--- Begin ITEMS ---
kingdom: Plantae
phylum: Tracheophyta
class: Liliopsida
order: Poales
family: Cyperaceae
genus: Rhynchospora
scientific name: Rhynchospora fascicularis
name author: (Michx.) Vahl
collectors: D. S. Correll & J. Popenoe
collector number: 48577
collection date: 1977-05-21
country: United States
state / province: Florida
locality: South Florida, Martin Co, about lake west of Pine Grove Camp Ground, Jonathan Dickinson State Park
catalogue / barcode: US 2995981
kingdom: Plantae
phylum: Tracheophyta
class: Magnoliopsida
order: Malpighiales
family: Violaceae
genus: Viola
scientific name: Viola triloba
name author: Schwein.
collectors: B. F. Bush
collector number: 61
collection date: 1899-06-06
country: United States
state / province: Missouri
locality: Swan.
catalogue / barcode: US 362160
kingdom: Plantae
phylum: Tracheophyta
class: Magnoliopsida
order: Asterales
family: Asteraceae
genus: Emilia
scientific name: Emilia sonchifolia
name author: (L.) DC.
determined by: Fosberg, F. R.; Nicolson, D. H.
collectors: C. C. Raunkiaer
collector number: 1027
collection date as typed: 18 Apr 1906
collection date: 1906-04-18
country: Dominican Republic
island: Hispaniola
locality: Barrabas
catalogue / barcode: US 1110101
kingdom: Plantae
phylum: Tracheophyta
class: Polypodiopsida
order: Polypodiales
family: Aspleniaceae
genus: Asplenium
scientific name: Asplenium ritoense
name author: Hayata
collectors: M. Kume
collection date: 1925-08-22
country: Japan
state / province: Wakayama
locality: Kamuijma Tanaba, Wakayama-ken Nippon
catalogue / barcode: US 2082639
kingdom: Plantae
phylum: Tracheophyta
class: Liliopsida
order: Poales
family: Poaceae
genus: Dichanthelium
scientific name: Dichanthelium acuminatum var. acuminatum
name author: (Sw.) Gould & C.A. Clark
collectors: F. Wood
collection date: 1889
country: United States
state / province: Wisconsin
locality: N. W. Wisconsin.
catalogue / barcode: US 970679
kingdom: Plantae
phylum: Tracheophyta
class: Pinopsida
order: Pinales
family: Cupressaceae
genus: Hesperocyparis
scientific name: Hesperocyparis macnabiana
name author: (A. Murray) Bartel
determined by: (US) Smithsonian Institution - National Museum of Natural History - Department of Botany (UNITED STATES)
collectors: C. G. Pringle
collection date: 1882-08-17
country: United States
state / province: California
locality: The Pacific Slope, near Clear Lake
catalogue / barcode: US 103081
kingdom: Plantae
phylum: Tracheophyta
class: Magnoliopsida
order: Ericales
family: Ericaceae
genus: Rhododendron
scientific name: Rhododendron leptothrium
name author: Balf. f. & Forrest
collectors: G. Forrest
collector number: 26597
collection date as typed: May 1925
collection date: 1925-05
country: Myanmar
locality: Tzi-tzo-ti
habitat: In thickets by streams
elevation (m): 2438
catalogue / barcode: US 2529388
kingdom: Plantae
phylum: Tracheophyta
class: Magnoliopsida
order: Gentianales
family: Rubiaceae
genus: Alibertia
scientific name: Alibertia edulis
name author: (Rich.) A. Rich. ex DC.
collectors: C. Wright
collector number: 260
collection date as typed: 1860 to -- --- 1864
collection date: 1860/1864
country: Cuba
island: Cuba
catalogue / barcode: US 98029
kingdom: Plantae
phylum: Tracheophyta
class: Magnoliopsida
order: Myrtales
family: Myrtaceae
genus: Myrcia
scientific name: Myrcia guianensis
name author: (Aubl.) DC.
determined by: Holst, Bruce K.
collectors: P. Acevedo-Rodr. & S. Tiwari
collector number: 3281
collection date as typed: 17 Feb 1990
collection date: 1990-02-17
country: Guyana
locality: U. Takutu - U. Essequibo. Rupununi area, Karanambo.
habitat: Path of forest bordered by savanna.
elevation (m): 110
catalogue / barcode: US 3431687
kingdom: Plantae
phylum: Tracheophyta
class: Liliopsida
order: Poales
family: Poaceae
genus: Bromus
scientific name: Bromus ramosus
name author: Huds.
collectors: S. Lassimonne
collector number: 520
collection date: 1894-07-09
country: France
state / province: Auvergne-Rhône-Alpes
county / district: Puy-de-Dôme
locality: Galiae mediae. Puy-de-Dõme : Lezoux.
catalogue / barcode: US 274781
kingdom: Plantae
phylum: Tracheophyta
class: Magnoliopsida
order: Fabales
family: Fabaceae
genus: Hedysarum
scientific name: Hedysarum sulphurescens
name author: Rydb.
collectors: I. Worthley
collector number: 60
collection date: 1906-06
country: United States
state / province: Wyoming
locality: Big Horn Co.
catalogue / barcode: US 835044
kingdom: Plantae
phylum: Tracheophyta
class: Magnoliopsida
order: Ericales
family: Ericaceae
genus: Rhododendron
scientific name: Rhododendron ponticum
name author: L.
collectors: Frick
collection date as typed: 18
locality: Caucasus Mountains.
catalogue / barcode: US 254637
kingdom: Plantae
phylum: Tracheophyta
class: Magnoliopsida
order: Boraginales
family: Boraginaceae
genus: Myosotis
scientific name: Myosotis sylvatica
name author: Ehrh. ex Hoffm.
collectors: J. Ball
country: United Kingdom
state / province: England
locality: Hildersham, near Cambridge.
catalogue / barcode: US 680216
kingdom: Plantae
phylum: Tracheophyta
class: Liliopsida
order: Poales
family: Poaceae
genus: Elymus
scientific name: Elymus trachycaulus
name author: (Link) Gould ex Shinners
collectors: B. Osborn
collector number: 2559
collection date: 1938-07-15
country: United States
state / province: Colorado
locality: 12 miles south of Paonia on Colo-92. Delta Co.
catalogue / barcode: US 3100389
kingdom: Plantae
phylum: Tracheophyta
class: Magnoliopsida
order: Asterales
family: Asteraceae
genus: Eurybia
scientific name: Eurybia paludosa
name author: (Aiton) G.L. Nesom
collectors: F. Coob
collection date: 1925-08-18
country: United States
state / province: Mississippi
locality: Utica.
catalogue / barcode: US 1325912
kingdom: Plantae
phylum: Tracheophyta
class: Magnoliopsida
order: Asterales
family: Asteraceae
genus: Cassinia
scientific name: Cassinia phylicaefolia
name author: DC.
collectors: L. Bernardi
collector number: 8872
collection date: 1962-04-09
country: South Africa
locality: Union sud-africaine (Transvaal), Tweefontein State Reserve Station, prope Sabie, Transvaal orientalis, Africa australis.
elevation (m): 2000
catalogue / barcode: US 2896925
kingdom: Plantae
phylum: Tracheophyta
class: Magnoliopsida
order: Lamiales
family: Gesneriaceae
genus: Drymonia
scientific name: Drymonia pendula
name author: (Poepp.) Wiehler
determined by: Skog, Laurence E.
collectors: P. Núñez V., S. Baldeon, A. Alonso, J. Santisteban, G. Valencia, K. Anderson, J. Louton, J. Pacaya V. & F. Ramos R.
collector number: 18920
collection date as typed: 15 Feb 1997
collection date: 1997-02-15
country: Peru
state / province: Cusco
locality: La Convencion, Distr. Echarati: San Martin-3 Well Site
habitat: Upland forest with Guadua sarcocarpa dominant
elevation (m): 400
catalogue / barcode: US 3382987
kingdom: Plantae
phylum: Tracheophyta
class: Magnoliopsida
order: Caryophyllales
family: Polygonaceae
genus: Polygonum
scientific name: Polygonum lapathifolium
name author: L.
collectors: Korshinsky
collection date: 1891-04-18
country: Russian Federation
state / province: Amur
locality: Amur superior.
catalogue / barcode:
--- End ITEMS ---
## WORK TO DO:
Starting with the line that contains "locality: Kamuijma Tanaba, Wakayama-ken" and going through the line that contains "scientific name: Dichanthelium", rewrite these lines with "catalogue" changed to "catalog" and everything else left as it is.

## RESPONSE BELOW:
locality: Kamuijma Tanaba, Wakayama-ken Nippon
catalog / barcode: US 2082639
kingdom: Plantae
phylum: Tracheophyta
class: Liliopsida
order: Poales
family: Poaceae
genus: Dichanthelium
scientific name: Dichanthelium acuminatum var. acuminatum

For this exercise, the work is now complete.